When clusterfile only has one ip adress, i.e. one node it still says it will start 4 processes.
And when adding another node (new ip adress for second nano) it will start 8 processes.
Using jtop for the two different nano boards, I can see the both GPUs start to process information but the process generates an error both with 1 or 2 nano boards.

I can add the key -np 1 when running just one of the boards and can use MPI to connect the other board individually, but this does not work if I would like to run both at the same time.

I have used the setup from (examples/how_to_build_nvidia_jetson_gpu_cluster.md at master · garyexplains/examples · GitHub)
and I have seen a previous post that partially solved connection to other node
(Open MPI network setup)

What i would like to know is why the hostfile generate 4 times as many nodes for each node, it seems like thats where the problem is.

Kind regards

Magnus

I can’t answer this, may other developers help to share experiences or have suggestions.

Hi,
a solution… not a good one… will let my IT guys look at this…

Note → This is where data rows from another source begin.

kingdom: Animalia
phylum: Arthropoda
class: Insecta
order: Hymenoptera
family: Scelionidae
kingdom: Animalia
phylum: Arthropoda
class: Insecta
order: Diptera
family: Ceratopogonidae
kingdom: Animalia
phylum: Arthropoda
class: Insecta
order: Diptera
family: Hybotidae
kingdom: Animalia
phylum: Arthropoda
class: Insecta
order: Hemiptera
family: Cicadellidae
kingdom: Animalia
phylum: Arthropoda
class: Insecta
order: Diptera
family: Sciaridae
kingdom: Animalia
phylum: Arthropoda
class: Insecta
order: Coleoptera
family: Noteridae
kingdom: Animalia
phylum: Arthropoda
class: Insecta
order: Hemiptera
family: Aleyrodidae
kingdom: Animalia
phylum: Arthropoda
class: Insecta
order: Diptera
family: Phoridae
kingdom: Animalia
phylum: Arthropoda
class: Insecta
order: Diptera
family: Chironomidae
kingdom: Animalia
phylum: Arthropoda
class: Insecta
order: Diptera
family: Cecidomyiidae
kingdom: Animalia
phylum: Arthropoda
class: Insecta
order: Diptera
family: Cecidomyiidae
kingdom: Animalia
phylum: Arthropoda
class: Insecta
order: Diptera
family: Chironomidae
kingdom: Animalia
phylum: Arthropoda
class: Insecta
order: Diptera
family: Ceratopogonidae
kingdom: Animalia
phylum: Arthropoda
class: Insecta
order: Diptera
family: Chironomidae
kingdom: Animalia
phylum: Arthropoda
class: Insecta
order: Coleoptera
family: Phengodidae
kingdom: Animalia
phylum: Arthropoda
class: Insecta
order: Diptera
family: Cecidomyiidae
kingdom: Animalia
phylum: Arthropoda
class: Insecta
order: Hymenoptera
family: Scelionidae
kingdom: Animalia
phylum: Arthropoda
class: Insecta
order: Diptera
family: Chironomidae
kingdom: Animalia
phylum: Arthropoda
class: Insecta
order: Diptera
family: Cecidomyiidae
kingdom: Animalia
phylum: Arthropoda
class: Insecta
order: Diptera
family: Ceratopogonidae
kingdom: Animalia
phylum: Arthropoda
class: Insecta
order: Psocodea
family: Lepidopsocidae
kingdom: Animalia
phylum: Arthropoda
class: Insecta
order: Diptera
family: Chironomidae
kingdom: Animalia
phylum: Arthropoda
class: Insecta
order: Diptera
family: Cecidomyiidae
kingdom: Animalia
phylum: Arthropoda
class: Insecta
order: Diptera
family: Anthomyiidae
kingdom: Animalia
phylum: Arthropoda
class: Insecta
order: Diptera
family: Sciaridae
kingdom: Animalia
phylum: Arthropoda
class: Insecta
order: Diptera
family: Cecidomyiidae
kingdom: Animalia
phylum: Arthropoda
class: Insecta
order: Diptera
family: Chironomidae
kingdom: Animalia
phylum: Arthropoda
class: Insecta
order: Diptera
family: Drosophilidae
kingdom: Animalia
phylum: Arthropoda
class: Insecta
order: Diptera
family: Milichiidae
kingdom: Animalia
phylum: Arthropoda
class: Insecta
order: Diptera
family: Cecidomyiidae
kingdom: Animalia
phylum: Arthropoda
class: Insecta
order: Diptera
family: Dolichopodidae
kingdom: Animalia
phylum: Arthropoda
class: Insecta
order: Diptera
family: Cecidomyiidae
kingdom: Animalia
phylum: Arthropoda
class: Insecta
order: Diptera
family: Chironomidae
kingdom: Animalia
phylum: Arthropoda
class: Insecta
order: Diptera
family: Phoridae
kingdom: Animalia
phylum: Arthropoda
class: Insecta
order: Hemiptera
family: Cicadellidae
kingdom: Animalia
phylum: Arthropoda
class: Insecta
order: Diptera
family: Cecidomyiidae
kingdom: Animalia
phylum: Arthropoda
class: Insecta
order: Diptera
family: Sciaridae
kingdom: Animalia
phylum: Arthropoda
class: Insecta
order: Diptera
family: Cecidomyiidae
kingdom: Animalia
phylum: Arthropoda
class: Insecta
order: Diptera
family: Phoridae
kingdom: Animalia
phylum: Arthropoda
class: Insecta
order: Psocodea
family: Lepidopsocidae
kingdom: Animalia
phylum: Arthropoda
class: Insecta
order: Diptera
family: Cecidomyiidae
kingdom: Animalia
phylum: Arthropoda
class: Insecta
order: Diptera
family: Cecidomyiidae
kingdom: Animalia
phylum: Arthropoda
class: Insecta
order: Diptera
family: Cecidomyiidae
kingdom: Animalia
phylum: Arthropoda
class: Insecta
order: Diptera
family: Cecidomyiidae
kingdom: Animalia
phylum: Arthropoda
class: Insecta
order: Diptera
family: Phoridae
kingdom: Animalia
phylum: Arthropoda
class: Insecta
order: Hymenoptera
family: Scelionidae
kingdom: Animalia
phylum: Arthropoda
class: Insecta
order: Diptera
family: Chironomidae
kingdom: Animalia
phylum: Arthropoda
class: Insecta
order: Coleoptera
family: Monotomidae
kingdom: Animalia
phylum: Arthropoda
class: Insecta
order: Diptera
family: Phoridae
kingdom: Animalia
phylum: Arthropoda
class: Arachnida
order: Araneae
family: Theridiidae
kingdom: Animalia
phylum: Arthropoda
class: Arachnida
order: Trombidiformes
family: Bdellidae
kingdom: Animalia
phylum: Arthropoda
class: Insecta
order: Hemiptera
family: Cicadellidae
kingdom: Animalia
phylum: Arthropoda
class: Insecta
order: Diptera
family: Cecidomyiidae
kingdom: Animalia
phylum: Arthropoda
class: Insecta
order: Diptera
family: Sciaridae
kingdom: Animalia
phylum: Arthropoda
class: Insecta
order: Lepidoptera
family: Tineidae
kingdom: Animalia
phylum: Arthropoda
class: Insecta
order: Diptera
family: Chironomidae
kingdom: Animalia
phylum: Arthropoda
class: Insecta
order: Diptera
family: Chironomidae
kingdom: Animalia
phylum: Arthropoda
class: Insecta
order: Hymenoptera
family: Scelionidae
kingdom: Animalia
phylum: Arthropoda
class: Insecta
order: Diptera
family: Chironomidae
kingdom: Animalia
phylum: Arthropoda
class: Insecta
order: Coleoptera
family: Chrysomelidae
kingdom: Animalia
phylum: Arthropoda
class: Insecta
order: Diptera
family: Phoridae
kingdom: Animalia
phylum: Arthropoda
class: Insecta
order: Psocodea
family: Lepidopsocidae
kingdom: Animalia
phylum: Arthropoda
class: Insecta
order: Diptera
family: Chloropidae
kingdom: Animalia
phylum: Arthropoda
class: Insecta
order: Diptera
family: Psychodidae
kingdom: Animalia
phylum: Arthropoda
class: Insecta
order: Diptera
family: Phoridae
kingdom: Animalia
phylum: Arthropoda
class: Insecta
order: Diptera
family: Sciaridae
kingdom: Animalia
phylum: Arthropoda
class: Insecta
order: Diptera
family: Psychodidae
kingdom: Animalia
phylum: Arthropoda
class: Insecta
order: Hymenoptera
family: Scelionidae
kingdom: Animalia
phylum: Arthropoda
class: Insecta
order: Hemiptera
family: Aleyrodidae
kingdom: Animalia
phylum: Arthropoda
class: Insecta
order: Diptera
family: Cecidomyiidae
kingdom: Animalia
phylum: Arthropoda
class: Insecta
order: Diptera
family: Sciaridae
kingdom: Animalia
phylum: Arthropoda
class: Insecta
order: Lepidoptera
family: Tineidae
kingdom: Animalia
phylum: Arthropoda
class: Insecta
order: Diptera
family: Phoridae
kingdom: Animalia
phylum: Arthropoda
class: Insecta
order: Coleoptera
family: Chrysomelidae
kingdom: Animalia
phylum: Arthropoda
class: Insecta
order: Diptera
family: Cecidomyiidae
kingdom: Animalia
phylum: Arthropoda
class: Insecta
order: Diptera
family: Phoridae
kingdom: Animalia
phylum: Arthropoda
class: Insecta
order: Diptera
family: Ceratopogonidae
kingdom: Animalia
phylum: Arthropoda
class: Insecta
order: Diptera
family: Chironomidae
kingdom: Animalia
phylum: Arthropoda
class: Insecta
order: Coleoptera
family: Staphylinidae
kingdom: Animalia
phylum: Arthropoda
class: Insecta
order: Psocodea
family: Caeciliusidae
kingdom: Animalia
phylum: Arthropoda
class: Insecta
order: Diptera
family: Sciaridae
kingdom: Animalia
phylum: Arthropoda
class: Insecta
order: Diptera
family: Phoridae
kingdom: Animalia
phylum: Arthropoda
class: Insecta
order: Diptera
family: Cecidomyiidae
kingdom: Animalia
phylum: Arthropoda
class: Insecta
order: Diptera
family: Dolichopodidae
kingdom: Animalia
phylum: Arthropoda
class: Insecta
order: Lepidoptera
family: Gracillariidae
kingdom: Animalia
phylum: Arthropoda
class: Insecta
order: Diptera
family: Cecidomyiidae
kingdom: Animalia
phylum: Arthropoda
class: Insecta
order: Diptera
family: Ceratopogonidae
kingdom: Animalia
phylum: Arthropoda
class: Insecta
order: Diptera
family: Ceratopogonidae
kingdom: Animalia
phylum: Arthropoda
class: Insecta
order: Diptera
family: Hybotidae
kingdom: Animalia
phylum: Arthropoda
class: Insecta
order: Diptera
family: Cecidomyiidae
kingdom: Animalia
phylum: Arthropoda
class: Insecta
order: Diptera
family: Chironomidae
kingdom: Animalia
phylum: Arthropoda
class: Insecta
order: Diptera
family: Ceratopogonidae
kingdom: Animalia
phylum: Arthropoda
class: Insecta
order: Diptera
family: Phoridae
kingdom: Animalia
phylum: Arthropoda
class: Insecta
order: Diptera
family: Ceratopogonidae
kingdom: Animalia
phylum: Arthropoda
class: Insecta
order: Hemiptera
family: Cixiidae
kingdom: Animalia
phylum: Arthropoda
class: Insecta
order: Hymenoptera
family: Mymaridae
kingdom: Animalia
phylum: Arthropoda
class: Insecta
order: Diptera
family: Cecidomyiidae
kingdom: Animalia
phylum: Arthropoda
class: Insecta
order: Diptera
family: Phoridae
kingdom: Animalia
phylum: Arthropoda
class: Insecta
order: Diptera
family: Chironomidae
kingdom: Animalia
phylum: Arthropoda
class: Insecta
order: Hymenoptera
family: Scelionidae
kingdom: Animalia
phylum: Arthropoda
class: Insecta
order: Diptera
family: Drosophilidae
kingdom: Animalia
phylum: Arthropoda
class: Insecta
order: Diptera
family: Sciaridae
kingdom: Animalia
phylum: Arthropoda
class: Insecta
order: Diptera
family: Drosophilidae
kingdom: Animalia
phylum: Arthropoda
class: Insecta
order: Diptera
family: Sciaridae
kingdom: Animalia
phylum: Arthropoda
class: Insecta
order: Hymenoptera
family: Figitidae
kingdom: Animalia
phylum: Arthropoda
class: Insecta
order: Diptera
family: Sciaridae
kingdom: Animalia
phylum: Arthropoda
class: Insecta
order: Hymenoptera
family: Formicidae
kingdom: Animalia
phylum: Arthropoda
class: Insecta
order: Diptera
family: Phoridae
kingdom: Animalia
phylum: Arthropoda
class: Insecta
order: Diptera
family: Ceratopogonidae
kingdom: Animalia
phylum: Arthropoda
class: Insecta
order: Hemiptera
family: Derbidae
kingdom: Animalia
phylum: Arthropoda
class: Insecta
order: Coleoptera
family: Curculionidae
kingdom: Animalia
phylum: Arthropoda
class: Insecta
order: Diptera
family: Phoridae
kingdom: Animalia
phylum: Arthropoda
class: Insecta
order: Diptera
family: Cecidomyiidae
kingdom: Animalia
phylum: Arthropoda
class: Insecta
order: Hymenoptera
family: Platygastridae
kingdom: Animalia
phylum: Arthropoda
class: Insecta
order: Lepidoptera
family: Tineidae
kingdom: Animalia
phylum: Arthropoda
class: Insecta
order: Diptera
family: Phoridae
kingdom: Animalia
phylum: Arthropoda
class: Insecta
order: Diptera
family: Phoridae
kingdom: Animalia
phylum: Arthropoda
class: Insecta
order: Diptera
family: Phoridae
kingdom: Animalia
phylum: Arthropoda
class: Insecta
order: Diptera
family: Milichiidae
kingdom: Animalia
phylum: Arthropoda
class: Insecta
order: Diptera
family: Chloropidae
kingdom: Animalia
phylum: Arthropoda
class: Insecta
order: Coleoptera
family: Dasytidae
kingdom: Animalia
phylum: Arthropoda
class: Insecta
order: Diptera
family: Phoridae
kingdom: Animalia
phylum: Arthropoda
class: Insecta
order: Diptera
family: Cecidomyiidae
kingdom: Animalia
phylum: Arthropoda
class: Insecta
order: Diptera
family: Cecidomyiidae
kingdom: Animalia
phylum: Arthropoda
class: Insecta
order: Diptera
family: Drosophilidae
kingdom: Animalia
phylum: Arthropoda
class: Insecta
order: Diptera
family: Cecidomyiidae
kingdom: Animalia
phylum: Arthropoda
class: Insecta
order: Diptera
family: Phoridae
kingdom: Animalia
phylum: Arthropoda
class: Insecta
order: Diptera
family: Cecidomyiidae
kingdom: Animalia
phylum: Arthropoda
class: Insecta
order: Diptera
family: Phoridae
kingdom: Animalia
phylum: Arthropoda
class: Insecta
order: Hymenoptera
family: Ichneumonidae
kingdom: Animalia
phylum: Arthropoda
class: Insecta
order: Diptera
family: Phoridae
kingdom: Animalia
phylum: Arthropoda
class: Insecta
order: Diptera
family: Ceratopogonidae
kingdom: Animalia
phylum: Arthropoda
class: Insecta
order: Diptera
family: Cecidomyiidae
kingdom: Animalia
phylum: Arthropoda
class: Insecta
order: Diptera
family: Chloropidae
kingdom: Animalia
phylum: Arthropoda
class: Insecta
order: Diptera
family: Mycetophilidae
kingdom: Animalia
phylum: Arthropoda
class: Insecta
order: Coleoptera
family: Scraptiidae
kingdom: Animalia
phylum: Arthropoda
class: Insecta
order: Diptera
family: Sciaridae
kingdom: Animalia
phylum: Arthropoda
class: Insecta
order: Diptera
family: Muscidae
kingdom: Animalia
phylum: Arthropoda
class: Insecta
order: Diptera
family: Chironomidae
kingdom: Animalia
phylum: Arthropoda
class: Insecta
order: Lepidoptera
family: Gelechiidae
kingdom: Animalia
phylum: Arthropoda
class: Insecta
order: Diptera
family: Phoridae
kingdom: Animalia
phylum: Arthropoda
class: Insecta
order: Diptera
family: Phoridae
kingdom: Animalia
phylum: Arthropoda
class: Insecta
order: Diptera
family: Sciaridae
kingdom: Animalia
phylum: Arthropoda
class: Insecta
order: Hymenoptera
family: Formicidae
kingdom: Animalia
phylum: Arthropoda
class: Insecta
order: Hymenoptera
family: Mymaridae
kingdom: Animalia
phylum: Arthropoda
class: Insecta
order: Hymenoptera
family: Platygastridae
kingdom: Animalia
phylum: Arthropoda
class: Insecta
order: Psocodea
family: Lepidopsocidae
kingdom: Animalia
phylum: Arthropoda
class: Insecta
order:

time mpiexec --mca btl_tcp_if_include eth0 --pernode --hostfile clusterfile ./simpleMPI

breakdown: --mca btl_tcp_if_include eth0
for some reason internal ip stuff…
next: --pernode
seems to be needed, else 4 CPUs will get the same information???

Kind regards
Magnus

This topic was automatically closed 14 days after the last reply. New replies are no longer allowed.